Limitations of the study

One of the limitations of the study was that convergent and discriminative validity were not performed. Convergent validity was not performed as there were no other validated instruments in Malay to assess the knowledge, attitude and practice during the period of our study. Discriminative validity was also not performed as it was not possible to identify participants who had high or low knowledge of ACP. In addition, a higher number of younger participants were recruited by chance due to convenience sampling. Younger adults (≥21 years) were recruited in this study as the subsequent phase of this study will assess the readiness of community dwelling adults regarding ACP. The inclusion of a younger age group may have the advantage of improving the validity and reliability of the ACPQ-M as this tool can be used to inform the readiness of community dwelling adults regarding ACP. However, the limitation is that our results may not be comparable to previous studies.

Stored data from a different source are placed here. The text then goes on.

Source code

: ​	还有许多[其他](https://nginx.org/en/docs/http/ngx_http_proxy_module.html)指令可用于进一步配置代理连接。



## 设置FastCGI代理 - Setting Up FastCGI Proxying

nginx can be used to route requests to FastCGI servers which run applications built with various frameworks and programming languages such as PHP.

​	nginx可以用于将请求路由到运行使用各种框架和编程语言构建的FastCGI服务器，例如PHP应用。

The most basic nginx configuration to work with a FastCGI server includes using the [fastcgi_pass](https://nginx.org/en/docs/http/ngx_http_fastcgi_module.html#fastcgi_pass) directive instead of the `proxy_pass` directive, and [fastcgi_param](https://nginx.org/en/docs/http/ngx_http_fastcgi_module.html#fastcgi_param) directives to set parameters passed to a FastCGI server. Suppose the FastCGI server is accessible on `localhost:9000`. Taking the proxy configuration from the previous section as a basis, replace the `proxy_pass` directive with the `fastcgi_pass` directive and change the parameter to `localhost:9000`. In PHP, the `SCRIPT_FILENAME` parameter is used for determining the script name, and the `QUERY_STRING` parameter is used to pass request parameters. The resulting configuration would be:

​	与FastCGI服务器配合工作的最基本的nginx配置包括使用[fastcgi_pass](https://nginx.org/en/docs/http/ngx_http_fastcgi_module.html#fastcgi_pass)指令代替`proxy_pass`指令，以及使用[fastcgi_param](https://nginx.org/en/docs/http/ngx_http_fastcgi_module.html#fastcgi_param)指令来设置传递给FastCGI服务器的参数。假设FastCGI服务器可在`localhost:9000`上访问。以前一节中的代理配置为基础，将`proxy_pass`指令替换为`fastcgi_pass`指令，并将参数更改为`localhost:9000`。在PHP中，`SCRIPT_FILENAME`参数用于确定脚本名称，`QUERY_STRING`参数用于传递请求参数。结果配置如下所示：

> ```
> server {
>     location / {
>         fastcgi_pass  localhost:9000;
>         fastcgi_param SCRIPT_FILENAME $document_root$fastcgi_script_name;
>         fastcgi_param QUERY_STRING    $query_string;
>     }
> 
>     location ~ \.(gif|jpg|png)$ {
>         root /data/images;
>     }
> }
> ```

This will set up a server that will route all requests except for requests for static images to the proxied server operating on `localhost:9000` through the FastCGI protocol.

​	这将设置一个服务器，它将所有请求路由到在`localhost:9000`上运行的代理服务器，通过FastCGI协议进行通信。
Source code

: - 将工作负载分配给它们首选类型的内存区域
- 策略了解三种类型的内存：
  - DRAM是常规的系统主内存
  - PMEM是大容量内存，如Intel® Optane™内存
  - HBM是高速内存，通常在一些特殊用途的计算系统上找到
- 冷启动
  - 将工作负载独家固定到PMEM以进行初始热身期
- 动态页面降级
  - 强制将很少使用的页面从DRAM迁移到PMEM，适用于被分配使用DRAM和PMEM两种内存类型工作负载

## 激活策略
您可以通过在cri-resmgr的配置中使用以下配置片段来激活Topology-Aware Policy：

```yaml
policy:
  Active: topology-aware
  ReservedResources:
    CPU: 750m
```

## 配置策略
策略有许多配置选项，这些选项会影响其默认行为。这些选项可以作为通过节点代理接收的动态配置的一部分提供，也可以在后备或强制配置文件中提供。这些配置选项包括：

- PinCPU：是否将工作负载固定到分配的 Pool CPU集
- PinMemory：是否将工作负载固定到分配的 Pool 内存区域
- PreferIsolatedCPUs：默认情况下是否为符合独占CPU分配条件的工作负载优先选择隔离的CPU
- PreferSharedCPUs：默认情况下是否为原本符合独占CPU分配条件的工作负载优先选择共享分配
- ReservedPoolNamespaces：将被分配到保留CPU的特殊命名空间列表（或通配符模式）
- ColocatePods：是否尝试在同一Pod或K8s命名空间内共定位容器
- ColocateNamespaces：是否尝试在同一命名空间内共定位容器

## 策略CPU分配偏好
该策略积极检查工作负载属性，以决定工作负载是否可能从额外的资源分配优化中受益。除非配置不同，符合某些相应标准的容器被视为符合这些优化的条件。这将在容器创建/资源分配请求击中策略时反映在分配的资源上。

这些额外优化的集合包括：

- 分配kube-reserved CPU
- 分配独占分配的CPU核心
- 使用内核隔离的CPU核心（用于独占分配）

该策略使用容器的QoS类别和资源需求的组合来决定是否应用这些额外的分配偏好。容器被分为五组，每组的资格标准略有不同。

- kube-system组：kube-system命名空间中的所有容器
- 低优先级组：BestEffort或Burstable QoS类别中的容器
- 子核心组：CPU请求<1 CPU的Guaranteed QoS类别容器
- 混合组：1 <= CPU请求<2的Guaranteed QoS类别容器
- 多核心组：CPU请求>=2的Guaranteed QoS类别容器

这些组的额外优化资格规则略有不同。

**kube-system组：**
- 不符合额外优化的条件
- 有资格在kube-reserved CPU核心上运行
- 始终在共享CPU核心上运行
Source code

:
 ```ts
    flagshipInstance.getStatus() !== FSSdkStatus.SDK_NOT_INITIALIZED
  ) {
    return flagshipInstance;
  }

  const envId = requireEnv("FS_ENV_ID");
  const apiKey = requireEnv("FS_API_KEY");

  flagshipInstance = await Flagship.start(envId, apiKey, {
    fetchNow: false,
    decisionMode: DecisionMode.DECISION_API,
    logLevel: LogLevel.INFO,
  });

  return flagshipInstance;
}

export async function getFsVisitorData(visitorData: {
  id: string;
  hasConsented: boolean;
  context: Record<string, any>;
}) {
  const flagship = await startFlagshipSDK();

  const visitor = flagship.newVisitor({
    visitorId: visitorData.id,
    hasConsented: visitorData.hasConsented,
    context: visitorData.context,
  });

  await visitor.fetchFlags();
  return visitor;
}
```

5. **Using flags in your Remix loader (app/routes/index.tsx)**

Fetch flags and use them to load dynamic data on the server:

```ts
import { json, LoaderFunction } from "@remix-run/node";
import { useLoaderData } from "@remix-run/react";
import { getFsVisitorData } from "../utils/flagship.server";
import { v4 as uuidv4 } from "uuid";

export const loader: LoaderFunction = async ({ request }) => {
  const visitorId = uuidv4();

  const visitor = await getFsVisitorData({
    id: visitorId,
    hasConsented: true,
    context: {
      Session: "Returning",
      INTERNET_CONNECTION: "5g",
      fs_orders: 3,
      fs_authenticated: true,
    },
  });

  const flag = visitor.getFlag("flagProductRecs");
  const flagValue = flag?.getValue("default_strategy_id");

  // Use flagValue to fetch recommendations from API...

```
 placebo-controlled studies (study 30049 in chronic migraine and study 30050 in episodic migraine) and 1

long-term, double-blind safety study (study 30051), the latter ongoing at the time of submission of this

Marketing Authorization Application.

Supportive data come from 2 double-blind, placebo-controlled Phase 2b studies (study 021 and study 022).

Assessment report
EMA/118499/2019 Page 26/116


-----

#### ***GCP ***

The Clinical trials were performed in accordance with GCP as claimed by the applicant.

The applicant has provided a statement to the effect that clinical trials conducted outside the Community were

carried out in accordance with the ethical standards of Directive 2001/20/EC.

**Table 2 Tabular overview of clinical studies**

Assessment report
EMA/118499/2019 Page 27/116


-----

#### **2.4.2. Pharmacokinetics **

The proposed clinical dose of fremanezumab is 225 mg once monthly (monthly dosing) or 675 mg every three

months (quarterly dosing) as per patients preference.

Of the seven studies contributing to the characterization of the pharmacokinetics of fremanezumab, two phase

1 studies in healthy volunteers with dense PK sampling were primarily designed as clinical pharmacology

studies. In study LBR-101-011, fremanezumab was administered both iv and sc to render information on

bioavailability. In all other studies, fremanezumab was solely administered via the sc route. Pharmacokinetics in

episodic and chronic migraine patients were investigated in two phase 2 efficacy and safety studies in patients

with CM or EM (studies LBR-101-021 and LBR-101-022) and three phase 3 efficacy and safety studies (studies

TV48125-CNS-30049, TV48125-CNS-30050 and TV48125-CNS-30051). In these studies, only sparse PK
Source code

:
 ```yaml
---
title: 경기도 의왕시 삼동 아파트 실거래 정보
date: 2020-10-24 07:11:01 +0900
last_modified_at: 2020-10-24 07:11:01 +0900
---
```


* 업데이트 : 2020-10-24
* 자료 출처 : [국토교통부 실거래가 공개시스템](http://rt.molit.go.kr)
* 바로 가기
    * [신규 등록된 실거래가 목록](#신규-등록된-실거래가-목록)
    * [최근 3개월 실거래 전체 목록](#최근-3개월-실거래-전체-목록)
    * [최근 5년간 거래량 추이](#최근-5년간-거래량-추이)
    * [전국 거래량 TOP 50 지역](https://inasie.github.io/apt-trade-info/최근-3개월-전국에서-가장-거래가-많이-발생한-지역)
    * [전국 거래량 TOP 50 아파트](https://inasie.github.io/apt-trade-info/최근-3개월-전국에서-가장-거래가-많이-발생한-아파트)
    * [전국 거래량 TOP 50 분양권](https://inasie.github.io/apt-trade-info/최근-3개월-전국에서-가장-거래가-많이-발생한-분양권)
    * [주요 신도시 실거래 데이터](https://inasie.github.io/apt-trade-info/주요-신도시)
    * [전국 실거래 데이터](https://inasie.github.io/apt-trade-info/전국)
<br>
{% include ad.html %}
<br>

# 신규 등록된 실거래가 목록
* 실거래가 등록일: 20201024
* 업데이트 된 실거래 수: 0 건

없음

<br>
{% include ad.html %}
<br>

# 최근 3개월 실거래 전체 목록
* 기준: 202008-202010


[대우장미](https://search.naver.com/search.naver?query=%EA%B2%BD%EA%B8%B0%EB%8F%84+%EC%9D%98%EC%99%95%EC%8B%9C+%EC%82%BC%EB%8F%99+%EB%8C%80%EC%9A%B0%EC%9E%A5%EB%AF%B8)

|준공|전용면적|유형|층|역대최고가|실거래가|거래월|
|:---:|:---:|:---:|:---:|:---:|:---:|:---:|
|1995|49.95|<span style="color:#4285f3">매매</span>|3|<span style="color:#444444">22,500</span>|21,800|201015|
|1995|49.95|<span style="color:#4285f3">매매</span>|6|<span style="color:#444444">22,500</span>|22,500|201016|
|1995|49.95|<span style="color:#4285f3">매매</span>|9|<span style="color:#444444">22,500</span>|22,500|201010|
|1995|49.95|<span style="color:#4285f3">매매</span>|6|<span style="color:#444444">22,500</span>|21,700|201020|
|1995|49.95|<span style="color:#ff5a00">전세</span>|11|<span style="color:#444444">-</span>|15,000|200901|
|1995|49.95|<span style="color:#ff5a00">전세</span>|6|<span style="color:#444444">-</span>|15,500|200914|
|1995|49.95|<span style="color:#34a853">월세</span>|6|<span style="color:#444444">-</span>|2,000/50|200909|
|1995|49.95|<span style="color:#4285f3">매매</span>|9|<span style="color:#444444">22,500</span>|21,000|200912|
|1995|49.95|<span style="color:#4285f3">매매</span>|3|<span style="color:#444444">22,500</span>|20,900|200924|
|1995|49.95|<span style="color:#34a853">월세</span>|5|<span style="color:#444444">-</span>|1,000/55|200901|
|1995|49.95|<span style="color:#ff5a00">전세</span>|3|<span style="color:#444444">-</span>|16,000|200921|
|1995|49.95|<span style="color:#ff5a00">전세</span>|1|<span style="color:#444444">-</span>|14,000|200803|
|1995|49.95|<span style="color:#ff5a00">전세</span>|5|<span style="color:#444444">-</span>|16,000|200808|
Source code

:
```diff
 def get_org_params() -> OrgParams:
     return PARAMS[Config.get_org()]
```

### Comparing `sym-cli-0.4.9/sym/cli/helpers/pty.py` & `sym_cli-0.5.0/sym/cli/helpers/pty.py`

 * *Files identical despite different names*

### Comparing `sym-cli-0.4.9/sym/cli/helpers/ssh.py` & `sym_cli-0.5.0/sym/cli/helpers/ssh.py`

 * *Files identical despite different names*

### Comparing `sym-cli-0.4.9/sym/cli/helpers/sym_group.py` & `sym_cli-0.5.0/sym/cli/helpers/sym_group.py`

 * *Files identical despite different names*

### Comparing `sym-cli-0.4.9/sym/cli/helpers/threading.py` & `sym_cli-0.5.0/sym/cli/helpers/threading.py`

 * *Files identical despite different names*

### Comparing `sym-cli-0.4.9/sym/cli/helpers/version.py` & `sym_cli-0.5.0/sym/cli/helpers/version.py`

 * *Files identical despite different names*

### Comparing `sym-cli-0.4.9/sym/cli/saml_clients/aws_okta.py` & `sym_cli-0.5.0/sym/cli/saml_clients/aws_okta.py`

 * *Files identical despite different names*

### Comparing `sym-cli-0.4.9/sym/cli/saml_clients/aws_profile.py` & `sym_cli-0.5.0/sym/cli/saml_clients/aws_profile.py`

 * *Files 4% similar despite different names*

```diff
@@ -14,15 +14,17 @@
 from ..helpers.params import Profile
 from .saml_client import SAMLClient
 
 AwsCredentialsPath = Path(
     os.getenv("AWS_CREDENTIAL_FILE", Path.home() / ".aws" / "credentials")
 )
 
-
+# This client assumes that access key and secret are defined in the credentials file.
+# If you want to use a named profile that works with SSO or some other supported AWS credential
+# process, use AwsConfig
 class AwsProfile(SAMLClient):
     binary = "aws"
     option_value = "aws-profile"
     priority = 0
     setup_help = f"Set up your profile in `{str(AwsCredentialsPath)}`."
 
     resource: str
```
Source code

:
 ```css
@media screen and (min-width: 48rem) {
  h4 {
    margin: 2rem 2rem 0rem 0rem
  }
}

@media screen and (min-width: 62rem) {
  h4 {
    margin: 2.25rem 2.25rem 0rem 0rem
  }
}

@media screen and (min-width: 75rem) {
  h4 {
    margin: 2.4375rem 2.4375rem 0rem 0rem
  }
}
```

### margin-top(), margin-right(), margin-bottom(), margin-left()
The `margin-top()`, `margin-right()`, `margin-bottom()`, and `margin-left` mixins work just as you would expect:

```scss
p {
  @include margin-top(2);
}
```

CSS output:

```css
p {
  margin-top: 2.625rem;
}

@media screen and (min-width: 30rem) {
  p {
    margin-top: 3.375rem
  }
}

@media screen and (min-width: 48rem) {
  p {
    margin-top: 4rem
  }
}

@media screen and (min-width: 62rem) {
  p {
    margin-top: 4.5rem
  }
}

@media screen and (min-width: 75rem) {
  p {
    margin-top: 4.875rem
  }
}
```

Thirdly, it was not possible for us to conduct the retest “face to face” as participants were reluctant to come back to the hospital just to answer a questionnaire. However, the same researcher who recruited participants at baseline, re-administered the questionnaire again over the phone.

Strength of the study

Although cross cultural adaptation was not performed, this manuscript has described the validation process and the psychometric properties of the ACPQ-M. Despite the limitations, this study has validated the ACPQ-M and found that this tool had adequate psychometric properties. The tool can now be used to assess the KAP regarding ACP among Malaysians who are only able to understand Malay. Findings from the administration of this tool can assist policymakers to decide if Malaysians are ready for ACP to be legislated in Malaysia.

Conclusion

The ACPQ-M was found to be a 4-factor model, and a valid and reliable instrument to assess the KAP regarding ACP in Malaysia. This instrument can contribute to profound understanding of the KAP of Malaysians regarding ACP, and assist policy makers in determining the readiness for legislation of ACP in Malaysia.